Objects, Collections, Granularity

Digital Objects as introduced by [Kahn/Wilensky 2006] have a number of internal and external properties. These properties are stored separate from the object and describe the DO as a whole, which can excellently be done by metadata keywords. External properties can be described with typical keywords (categories) as mentioned above. The internal properties typically indicate the technical encoding scheme used, the structure of the object, the semantic used resp. covered, etc. Keyword type of metadata is not meant to contain this information itself, but it should point to an object that contains this information. It should be mentioned here that metadata descriptions are restricted DOs itself, i.e. they need to have an identity that can be used to refer to them, but they are not described by metadata. Otherwise this would result in an unlimited recursive system.

Some format suggestions for files such as CHAT [MacWhinney 2000] and TEI [TEI P5] suggest including so-called header information in the file. The widely agreed convention is that metadata needs to be separate, since then it can be used free of licenses, free of the large amounts of bytes the object itself may cover, to be combined to form all sorts of virtual collections, to merge metadata from various sources, or to update the metadata without changing the object. This is very important since updating the header information in a file means creating a new object requiring an own identity and thus version. Converters will allow extracting the header information from such files to generate the metadata.

DOs are related in many different ways as a whole or amongst its fragments. Here we only discuss examples where DOs are related as a whole. Typical examples are: the DO is a new version of an older one, the DO is a different presentation version, the DO is part of a series of DOs that was created at the same time and location, the DOs are about the same content_language, the DOs include the same actors, and there are many more possibilities of relations users want to express. Metadata systems should allow the creator, manager and end-user to form so-called virtual collections, i.e. they should support the user in aggregating the metadata descriptions of DOs even from various repositories to build collections fit for any kind of purpose such as writing a thesis on a collection of objects. Figure 2.1, “Building virtual collections by aggregating metadata descriptions” indicates this process: a user can aggregate metadata descriptions from one or more existing collections into a basket to create a collection. To build virtual collections the actual DOs are not moved, only the metadata descriptions that have pointers to the objects are being collected. Such a virtual collection can also be described by a metadata description, which will contain next to the typical metadata keywords describing its properties a long list of references pointing to the metadata descriptions of the objects included.
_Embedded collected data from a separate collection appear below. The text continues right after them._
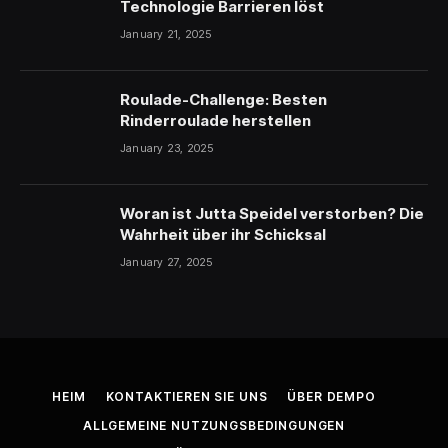
Technologie Barrieren löst
January 21, 2025
Roulade-Challenge: Besten
Rinderroulade herstellen
January 23, 2025
Woran ist Jutta Speidel verstorben? Die
Wahrheit über ihr Schicksal
January 27, 2025
HEIM
KONTAKTIEREN SIE UNS
ÜBER DEMPO
ALLGEMEINE NUTZUNGSBEDINGUNGEN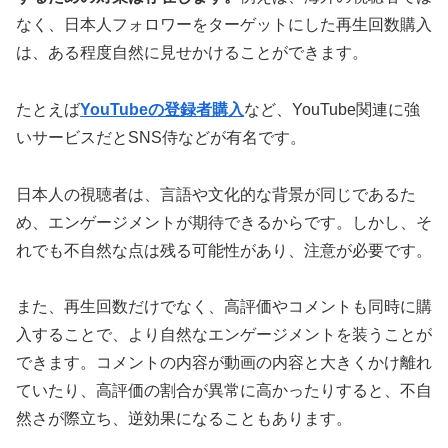
なく、日本人フォロワーをターゲットにした再生回数購入
は、ある程度自然に見せかけることができます。
たとえば
YouTubeの登録者購入
など、YouTube関連に強
いサービスだとSNS侍などが有名です。
日本人の視聴者は、言語や文化的な背景が同じであるた
め、エンゲージメントが期待できるからです。しかし、そ
れでも不自然な点は残る可能性があり、注意が必要です。
また、再生回数だけでなく、高評価やコメントも同時に購
入することで、より自然なエンゲージメントを装うことが
できます。コメントの内容が動画の内容と大きくかけ離れ
ていたり、高評価の割合が異常に高かったりすると、不自
然さが際立ち、逆効果になることもあります。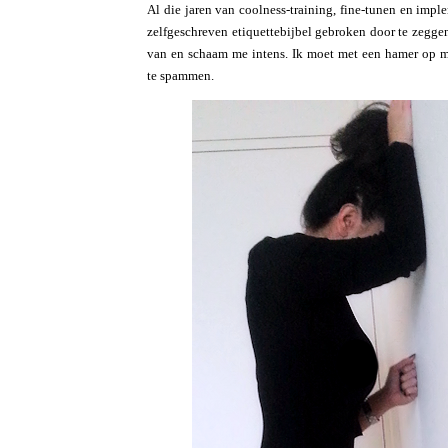
Al die jaren van coolness-training, fine-tunen en impl
zelfgeschreven etiquettebijbel gebroken door te zeggen
van en schaam me intens. Ik moet met een hamer op mi
te spammen.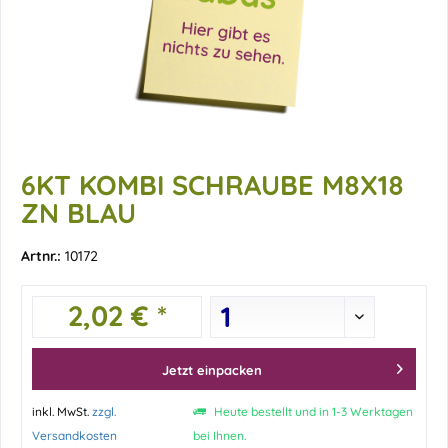
6KT KOMBI SCHRAUBE M8X18
ZN BLAU
Artnr.:
10172
2,02 € *
Jetzt einpacken
inkl. MwSt.
zzgl.
Heute bestellt und in 1-3 Werktagen
Versandkosten
bei Ihnen.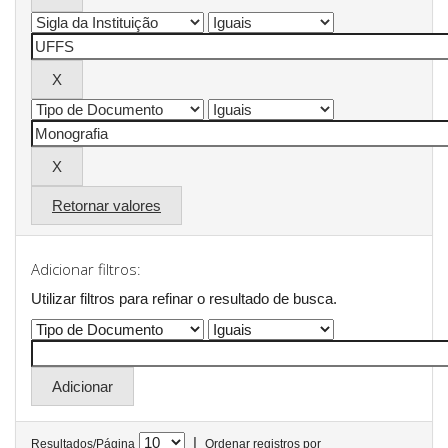
Retornar valores
Adicionar filtros:
Utilizar filtros para refinar o resultado de busca.
|
Resultados/Página
Ordenar registros por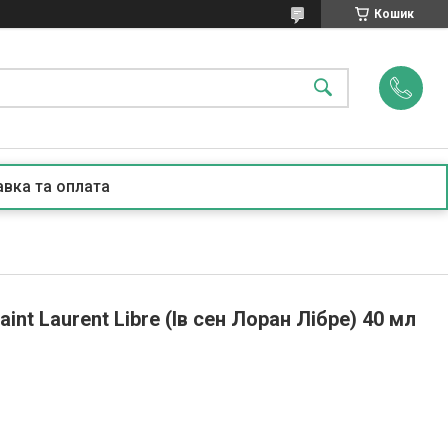
Кошик
вка та оплата
nt Laurent Libre (Ів сен Лоран Лібре) 40 мл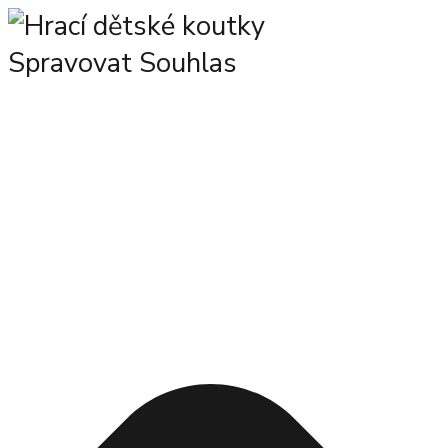
Spravovat Souhlas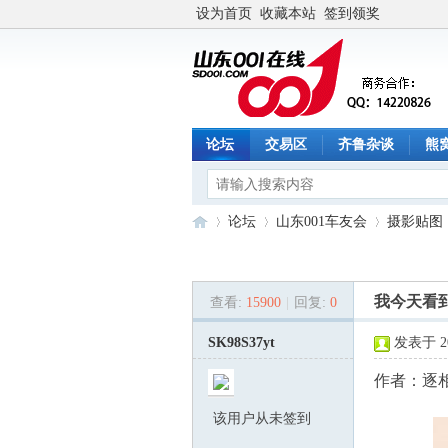
设为首页
收藏本站
签到领奖
论坛
交易区
齐鲁杂谈
熊
论坛
山东001车友会
摄影贴图
我今天看到
查看:
15900
|
回复:
0
山
»
›
›
›
SK98S37yt
发表于 202
作者：逐
该用户从未签到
Figure 2.1. Building virtual collections by aggregating metadata descriptions
Building virtual collections by aggregating metadata descriptions

Conversely, there is a large debate what kind of granularity should be chosen to assign metadata that can be used in the above-mentioned ways. Many repositories still offer only metadata descriptions for whole collections without pointing to the descriptions of individual objects. Imagine a corpus of lower-saxonian German including variants spoken at the coastal areas from the North Sea and Baltic Sea and recorded over some time. We could give the whole corpus one metadata description to publish and register it. This would allow users to find this corpus and to work with it as a whole. But let’s assume that an analysis work is directed to the question whether there are differences between male and female speakers in losing their capabilities of speaking the variants. There would be no chance based on metadata descriptions to make a simple query and group the whole collection into two or more sub-collections. Having a high granularity of metadata descriptions simplifies re-using a collection in particular in ways as they were not foreseen by their creators and thus supporting new research questions.


Thus we can conclude that it makes sense to associate each meaningful digital object with a metadata description to support identifying and re-combining them to address new research questions.